А назавтра приехали в Нижний из Подольска Ульяновы. Устроились в нумерах. Привели себя в порядок и отправились прогуляться по городу. С печалью и радостью узнавала Мария Александровна, улицы. Многое переменилось в Нижнем. Не шутка — больше тридцати годов утекло. Стало шумней, суетливее. Провели трамвай вместо конки, появилось электричество.
Марии Александровне непременно хотелось показать детям мужскую гимназию на Благовещенской площади. Длинное жёлтое здание с флюгером на крыше, фонарями у парадного подъезда, — здесь, в этой гимназии, и служил Илья Николаевич, тут и квартира наша была, вон по фасаду окна Анюта, помнишь ли?
Марии Александровне хотелось постоять на Откосе, высоком, открытом, где всегда ходит ветер, — сюда в молодости прибегала она на свидания с Волгой. Хотелось пошагать, как шагала когда-то с маленькими Аней и Сашей по набережной, — так же длинными вереницами беззвучно тянутся вдоль Волги баржи, без устали бегает наискосок от Нижнего к селу Бору, попыхивая дымком, небольшое судёнышко, идут белые пароходы.
— Покой, — с лёгким вздохом сказала Мария Александровна, глядя с Откоса на Волгу, на голубеющие дымкой заволжские луга, озерца на лугах. Перед восходом солнца, когда заря заливает небо, эти пойменные луговые озёрца становятся розовыми.

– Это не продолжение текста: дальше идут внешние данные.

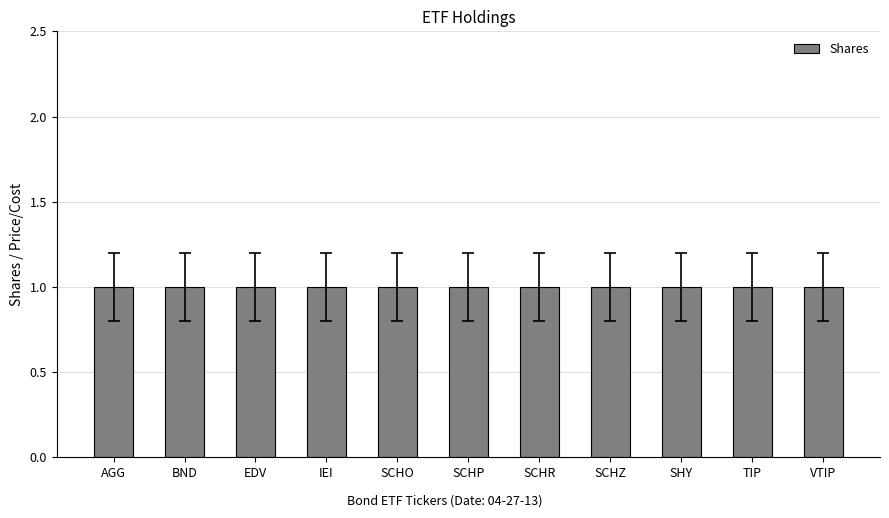

What is the label of the 4th bar from the left?

IEI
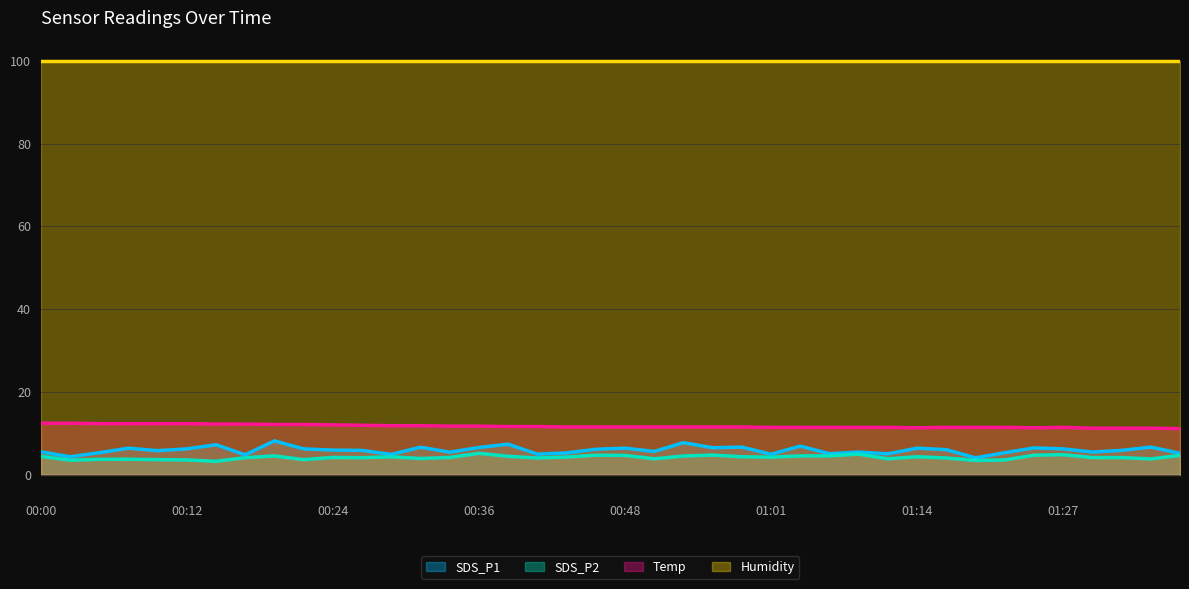

True or false: SDS_P1 and Temp intersect in this chart.

False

— Покой. Три недели покоя. Да, Володя? — сказала Анна Ильинична.
Он кивнул. По его брызжущему оживлением взгляду, мягкой улыбке Анна Ильинична понимала, как ему хорошо, как благодарен он маме за эту поездку.
Ровно в шесть Владимир Ильич поднимался по чёрной лестнице в доме Пятова на Полевой улице. Софья Павловна, возбуждённая, встречала у входа.
— Все извещены и пришли. Народ стоящий. И рабочие есть.
Она повела Владимира Ильича в столовую с дубовым буфетом, громким маятником деревянных часов и портретом промышленника Пятова в тёмной раме.
Народу собралось порядочно. Сидели у стола и на плетёных стульях вдоль стен. Владимир Ильич узнал нижегородца Василия Александровича Ванеева, брата покойного Анатолия, и энергичным шагом направился к нему через комнату, пожал руку. Был ещё знакомый по весенней нижегородской встрече проездом из Шушенского — литератор Десницкий. Вот Пискунова что-то не видно. С ним тоже Владимир Ильич познакомился в тот приезд. Владимир Ильич помнил: шатен, с бритым подбородком, небольшими усиками, подвижный, спорщик, чем-то похожий на Чехова. В прошлый приезд Владимиру Ильичу дали его адрес, часа полтора они тогда говорили.
Нижегородцы знали об Ульянове, что самое тесное имел отношение к Петербургскому «Союзу борьбы»; что видный марксист, автор нелегальных книг и брошюр и легальной, вышедшей в Петербурге, — «Развитие капитализма в России», где немало метких и точных страниц отдано Нижегородской губернии и развитию в губернии промыслов; что Ульянов недавно из ссылки; но чего сейчас от него надо ждать, нижегородцы не знали.
Владимир Ильич заметил, при его появлении в комнате смолкли, но не почувствовал стеснения. Дело, которое он затевал, было так существенно важно, что Владимир Ильич откинул от себя всё лишнее, внутренне подобрался. Надо было вовлечь этих людей в работу, опасную, каждодневную, неэффектную, трудную. В Москве, Пскове, Петербурге, Риге, Подольске, Смоленске и других городах, где после Шушенской ссылки Владимир Ильич легально и нелегально бывал, он разыскивал и собирал необходимых людей, объяснял, призывал, агитировал, распределял поручения, договаривался о подготовке и распространении подпольной противоправительственной партийной газеты. То, чему в Шушенской ссылке было отдано столько дум и бессонных ночей, становилось реальностью. «Искры» ещё не было, но условия для её бытия создавались.